# Leesville Muskies



## freakofnature13 (Jul 2, 2008)

Got 3 muskies in the past 3 days fishing for saugeye. A 37'' a 38'' and one in the mid to upper 40s...Never really targeted them but they seem to of found my baits. 11 to 15 fow. on harness's did not get a picture of the big one that was in the mid to upper 40s simply because it was too big for the net i have and i wasnt about to bring that giant in the boat..to risk him not making it. and trashing my boat up. it was night and day compared to the 37 and 38.. Released him along the boat next to the 40'' sticker tape measure i have and he was well past that. A true giant.. very fun to catch on light line and rods. chased em around with the trolling motor to ease on my tackle.


----------



## HookSet Harvey (Aug 12, 2010)

I bet they surprised you, wish some musky would jump on my lures...


----------



## 75slick (Feb 8, 2007)

Nice fish Freak! Don't know about Musky but I'm hearing Walleye up here!


----------



## freakofnature13 (Jul 2, 2008)

I hear it as well.. You'll see me in the next week or so..Now that our club is done for the yr. Ill be spending a lot of time up there as you already know. Bring on the cold temps and ICE!


----------



## DancinBear (Apr 21, 2009)

catch any saugeys? heading up there turs=sun and will be targeting both. Great post


----------



## saugeyesam (Apr 20, 2004)

Way to go Adam! I haven't been to Leesville in a while, been thinking about going down before I really get into bow hunting for the year.


----------



## Tatonka (Aug 23, 2007)

how fast was ya moving the bait


----------



## BaddFish (Jun 20, 2009)

Muskie guys - especially myself would love to pull in 3 in one day in Ohio! Way to go.


----------



## Tatonka (Aug 23, 2007)

BaddFish said:


> Muskie guys - especially myself would love to pull in 3 in one day in Ohio! Way to go.

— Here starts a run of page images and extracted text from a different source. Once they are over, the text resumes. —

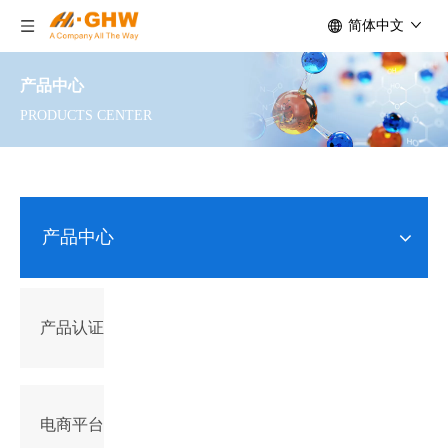
简体中文
产品中心
PRODUCTS CENTER
产品中心
产品认证
电商平台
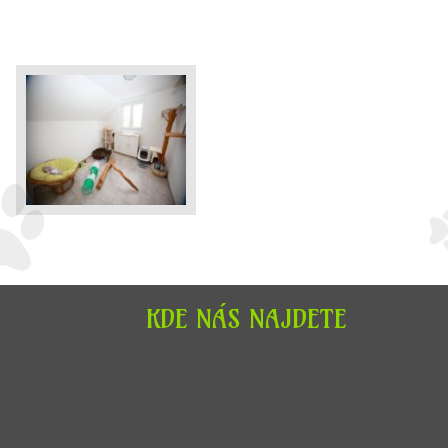
KDE NÁS NAJDETE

I have done it once, 3 in the boat and had 3 other Rips, that was a great day 
I went to Leesville last night for about 3 hours, trolled and casted, I could not stay on the edge of the weed beds to save my life but I did get a Rip on a Buchertail Spinner that I was pulling with 35' of line out and the Spinner was riding not to far under the surface, maybe 3' deep ?


----------



## freakofnature13 (Jul 2, 2008)

Sam its been hit or miss one day its on the next it isnt.. lil different then walleye fishing.. I've learned this yr that even tho they are cousins.. walleye and saugeye are 2 tooootallly different fish..as far as behavior.. I'm sure it various lake to lake but this is just from my experience fishing the SE lakes this yr.. Def take the time to get out and fish Leesville before it gets to be that magical time of the yr in the woods.

Dancin Bear we got a few.. nothing to brag about early and late.. thats how it has been for me.. (as of a couple weeks ago). Nothing deep as of yet everything has been relatively shallow

Tatonka-1.2 to 1.3 that day....just enough to get the blades movin beleive it or not. but it various from day to day.. saugeye have to be the most unpredicatble fish i have ever fished for.


----------



## DancinBear (Apr 21, 2009)

went over the weekend. Marked a tonof fish on any drop off that dipped to 20fow. Just stacked in there...just couldnt catch em. Had one muskie follow on a jointed shad rap an that was it. Weather really sucked


----------